Por Antonio Luiz de Freitas
O caminho para qualquer reforma passa, necessariamente, pelo conhecimento do que se quer reformar. Poucas questões, como esta, têm um clamor nacional tão grande na sociedade brasileira. Discussões em torno do tema comprovam que a reforma agrária é uma necessidade urgente. Até mesmo representantes de setores conservadores como os grandes proprie-tários de terra (porque estariam livres da ameaça da desapropriação), desejariam a reforma, se levada a cabo por mecanismos legais adequados. Para realizar o desejo e necessidade de tantos, não seria necessário apelar para a força ou conflitos sociais.
A legislação brasileira já dispõe de um instrumento para a consecução da reforma agrária. É o Imposto Territorial Rural – o ITR. Mas para cumprir o fim citado, é preciso fazer mudanças de pulso em sua estrutura e operacionalização.
Primeiro, a responsabilidade de seu lançamento, hoje delegada à União, deve ser transferida para o município. A falta de controle do governo federal na arrecadação do imposto (de característica declaratória, correspondente a menos de 0,2 % da arrecadação federal: em 1997, pouco mais de R$ 200 milhões em todo o país) reflete o desinteresse em seu uso como instrumento de política fundiária. Com a municipalização, os 5 mil prefeitos do país seriam os mais interessados em promover maior controle na arrecadação e justiça na tributação.
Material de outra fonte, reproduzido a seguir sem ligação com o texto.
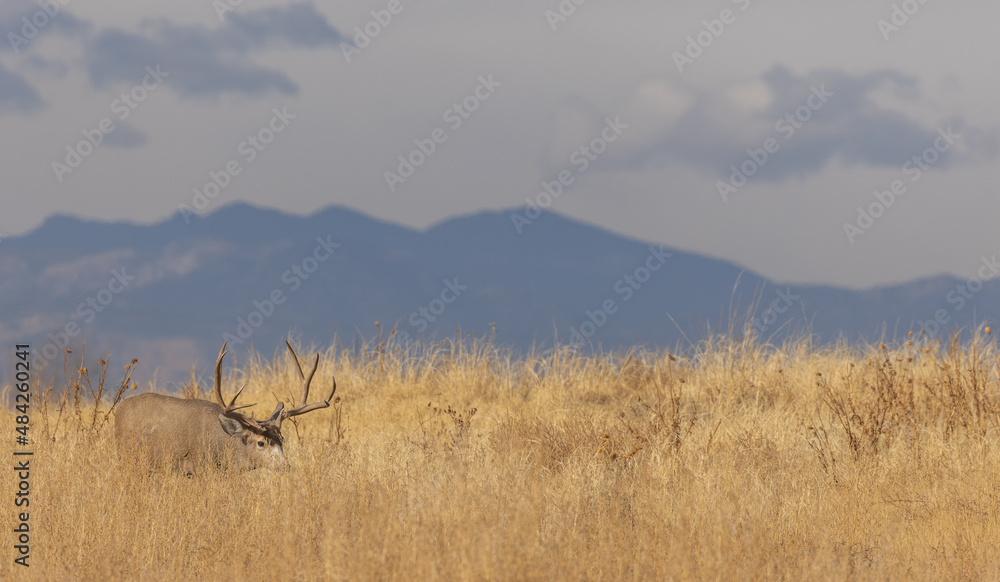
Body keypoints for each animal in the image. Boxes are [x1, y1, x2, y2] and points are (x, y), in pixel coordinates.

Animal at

O IPTU – Imposto Predial e Territorial Urbano, sob responsabilidade das prefeituras, é um exemplo de que o poder público que melhor conhece as cidades são os prefeitos. Hoje, mais que um simples instrumento de arrecadação, o IPTU é uma ferramenta eficaz de política urbana. Cadastros técnicos urbanos, com informações detalhadas sobre uso e tamanho das propriedades, permitem que as prefeituras contem com elementos importantes para o planejamento e a administração das cidades.
Como o IPTU representa cada vez parcela maior de receitas próprias, desperta grande interesse do município na sua administração. Isto pode passar a ocorrer com o ITR, e os prefeitos passarem a conhecer tão bem o campo quanto as cidades. A realidade é melhor conhecida por quem a vivencia de perto. Em vez de um administrador centralizador e distante, a municipalização do ITR evitaria a evasão, promoveria a justiça fiscal e distribuiria a receita para quem realmente precisa dela. Só para comparar: apenas a Prefeitura de Curitiba conseguiu arrecadar R$110 milhões de IPTU em 1997. Mais de 50% do total do ITR obtido pelo governo federal em todo o país ano passado.
A exemplo do IPTU, para que o ITR tenha a mesma eficácia, seus administradores deverão promover os cadastros rurais dos municípios, passando a conhecer cada propriedade rural com o detalhamento suficiente para estabelecer a condição de atendimento a requerimentos legais quanto à função social, além de outras necessárias à implementação de políticas agrícolas.
Um dos atributos importantes que o poder público detém com os impostos é a capacidade indutiva. Com o ITR, seria possível o proprietário rural dar o devido uso ao seu imóvel. Com estudo sobre a vocação do uso da terra em mãos o poder público poderia pressionar, por meio de aplicação de alíquotas diferenciadas (menores para quem destina a terra a sua vocação e maiores para quem se opõe a esta destinação natural), que o fazendeiro fizesse bom uso da terra.
A reforma agrária não passa, obviamente, pela simples troca de dono da terra. Passa, sim, pela mudança de seu uso. A indução pelo imposto pode até motivar a mudança do dono, mas a mudança se dará de forma legítima e legal. A municipalização do ITR pode dar resultados em médio prazo.
Sua eficiência pode ser maior ainda com o uso de ferramentas de geoprocessamento – imagens de satélite, levantamentos aerofotogramétricos, GPS, softwares geográficos, poderiam, por exemplo, ajudar a identificar e caracterizar áreas e fazer estudos sobre uso e aptidão da terra.
Qualquer ação com caráter emergencial tem apenas efeito paliativo. A sociedade não pode ser induzida a erro pelo movimento atabalhoado e barulhento de uns poucos. Sabemos que queremos ser reformistas e não revolucionários.